Department of Justice (Photo: Getty Images)

On Monday, the U.S. Department of Justice requested a federal appeals court to keep the abortion pill mifepristone on the U.S. market while litigation continues and hinted at possibly seeking the Supreme Court’s intervention.

This request came after a federal judge suspended the Food and Drug Administration’s approval of the medication nationwide.

The DOJ appealed to the U.S. 5th Circuit Court of Appeals to block U.S. Judge Matthew Kacsmaryk’s unprecedented ruling by noon Thursday “to enable the government to seek relief in the Supreme Court if necessary.”

Kacsmaryk’s suspension of the FDA’s approval of mifepristone is set to take effect at 12 a.m. Saturday CT.

The Biden administration’s lawyers argued in their filing to the 5th Circuit that “there is no basis for extraordinary nationwide relief that would upend a decades-long status quo.”

“If allowed to take effect, that order will irreparably harm patients, healthcare systems, and businesses,” the Justice Department lawyers stated in the court filing.

Danco Laboratories, the distributor of mifepristone, also appealed to the 5th Circuit to block Kacsmaryk’s decision, describing it as an “unprecedented judicial assault on a careful regulatory process that has served the public for decades.”

“If this Court is inclined to deny the emergency or administrative stay, Danco also requests an administrative stay of at least fourteen days to allow Danco the opportunity to seek emergency relief from the Supreme Court,” wrote the company’s attorney Jessica Ellsworth in a court filing.

Mifepristone Tablet (Photo: Getty Images)

When asked if Danco will stop distributing mifepristone if Kacsmaryk’s decision takes effect this Saturday, Ellsworth said the company will consult with the FDA about how to proceed.

“I think there will be some difficult questions that Danco needs to address and some conversations that it will need to have with FDA around what happens next,” Ellsworth said.

Mifepristone, used in combination with another drug, misoprostol, is the most common method in the U.S. for terminating a pregnancy, accounting for about half of all abortions.
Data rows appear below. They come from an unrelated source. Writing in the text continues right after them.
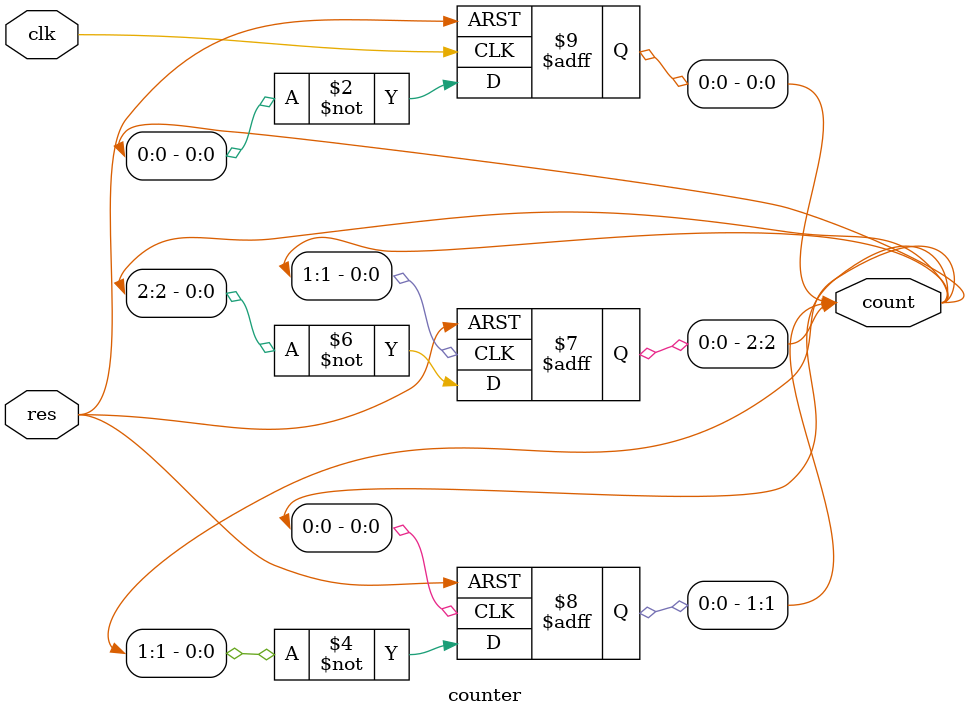
<source format=v>
module counter(clk,res,count);
	input clk,res;
	output reg [2:0]count;

	always@(negedge clk or posedge res)begin
		if(res) 
		count[0] <= 1'b0;
		else count[0] <= ~count[0];
		end

	always@(negedge count[0] or posedge res)begin
		if(res)
		count[1] <= 1'b0;
		else count[1] <= ~count[1];
		end

	always@(negedge count[1] or posedge res)begin
		if(res)
		count[2] <= 1'b0;
		else count[2] <= ~count[2];
		end

	endmodule

</source>
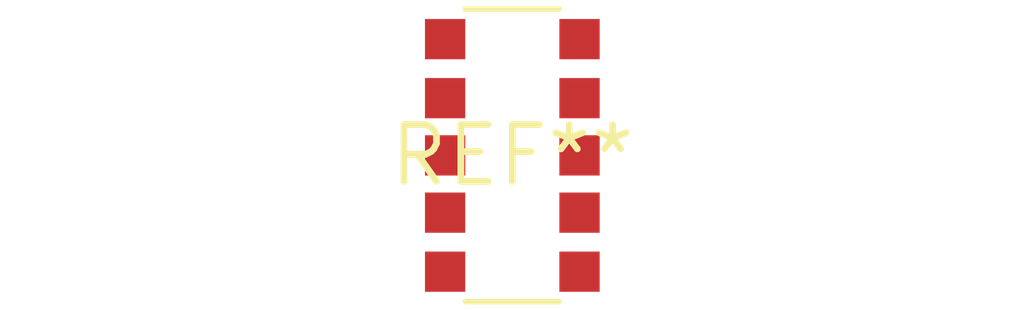
<source format=kicad_pcb>
(kicad_pcb (version 20240108) (generator pcbnew)

  (general
    (thickness 1.6)
  )

  (paper "A4")
  (layers
    (0 "F.Cu" signal)
    (31 "B.Cu" signal)
    (32 "B.Adhes" user "B.Adhesive")
    (33 "F.Adhes" user "F.Adhesive")
    (34 "B.Paste" user)
    (35 "F.Paste" user)
    (36 "B.SilkS" user "B.Silkscreen")
    (37 "F.SilkS" user "F.Silkscreen")
    (38 "B.Mask" user)
    (39 "F.Mask" user)
    (40 "Dwgs.User" user "User.Drawings")
    (41 "Cmts.User" user "User.Comments")
    (42 "Eco1.User" user "User.Eco1")
    (43 "Eco2.User" user "User.Eco2")
    (44 "Edge.Cuts" user)
    (45 "Margin" user)
    (46 "B.CrtYd" user "B.Courtyard")
    (47 "F.CrtYd" user "F.Courtyard")
    (48 "B.Fab" user)
    (49 "F.Fab" user)
    (50 "User.1" user)
    (51 "User.2" user)
    (52 "User.3" user)
    (53 "User.4" user)
    (54 "User.5" user)
    (55 "User.6" user)
    (56 "User.7" user)
    (57 "User.8" user)
    (58 "User.9" user)
  )

  (setup
    (pad_to_mask_clearance 0)
    (pcbplotparams
      (layerselection 0x00010fc_ffffffff)
      (plot_on_all_layers_selection 0x0000000_00000000)
      (disableapertmacros false)
      (usegerberextensions false)
      (usegerberattributes false)
      (usegerberadvancedattributes false)
      (creategerberjobfile false)
      (dashed_line_dash_ratio 12.000000)
      (dashed_line_gap_ratio 3.000000)
      (svgprecision 4)
      (plotframeref false)
      (viasonmask false)
      (mode 1)
      (useauxorigin false)
      (hpglpennumber 1)
      (hpglpenspeed 20)
      (hpglpendiameter 15.000000)
      (dxfpolygonmode false)
      (dxfimperialunits false)
      (dxfusepcbnewfont false)
      (psnegative false)
      (psa4output false)
      (plotreference false)
      (plotvalue false)
      (plotinvisibletext false)
      (sketchpadsonfab false)
      (subtractmaskfromsilk false)
      (outputformat 1)
      (mirror false)
      (drillshape 1)
      (scaleselection 1)
      (outputdirectory "")
    )
  )

  (net 0 "")

  (footprint "R_Array_Convex_5x1206" (layer "F.Cu") (at 0 0))

)

</source>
In a separate ruling last Friday, another federal judge ordered the FDA to keep mifepristone on the market in the 17 states and D.C. that sued to protect access to the medication. This ruling came from Judge Thomas Owen Rice of the U.S. District Court for the Eastern District of Washington.
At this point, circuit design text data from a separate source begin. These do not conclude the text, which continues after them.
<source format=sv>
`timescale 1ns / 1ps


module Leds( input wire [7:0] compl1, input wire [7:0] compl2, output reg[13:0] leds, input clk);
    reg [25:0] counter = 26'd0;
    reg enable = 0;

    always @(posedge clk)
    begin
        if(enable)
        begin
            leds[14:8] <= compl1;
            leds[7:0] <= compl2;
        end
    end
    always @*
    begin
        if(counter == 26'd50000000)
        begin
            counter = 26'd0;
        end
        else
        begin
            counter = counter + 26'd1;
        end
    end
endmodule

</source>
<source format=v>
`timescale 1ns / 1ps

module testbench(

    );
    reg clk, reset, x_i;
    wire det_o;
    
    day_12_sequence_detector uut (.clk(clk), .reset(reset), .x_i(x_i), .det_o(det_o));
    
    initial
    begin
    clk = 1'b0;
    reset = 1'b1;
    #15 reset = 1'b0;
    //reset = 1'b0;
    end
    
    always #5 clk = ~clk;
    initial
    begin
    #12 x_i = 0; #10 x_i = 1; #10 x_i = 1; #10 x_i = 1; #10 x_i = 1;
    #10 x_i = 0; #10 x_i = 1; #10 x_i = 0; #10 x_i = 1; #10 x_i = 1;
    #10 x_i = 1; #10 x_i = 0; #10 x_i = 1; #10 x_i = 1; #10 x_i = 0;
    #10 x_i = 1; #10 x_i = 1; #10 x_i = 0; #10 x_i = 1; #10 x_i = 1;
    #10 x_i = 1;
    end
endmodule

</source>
Democratic lawmakers, such as Sen. Ron Wyden of Oregon, have dismissed Kacsmaryk’s decision as having no legal basis and are urging the FDA to ignore it.

“There is no way this decision has a basis in law,” Wyden said in a statement last Friday. “It is instead rooted in conservatives’ dangerous and undemocratic takeover of our country’s institutions.

No matter what happens in seven days, I believe the Food and Drug Administration has the authority to ignore this ruling, which is why I’m again calling on President Biden and the FDA to do just that.”

U.S. Health Secretary Xavier Becerra, when asked whether he would direct the FDA to ignore Kacsmaryk’s decision if his ruling stands, said he would not engage in speculation.

Becerra stated that “everything is on the table” to preserve access to mifepristone.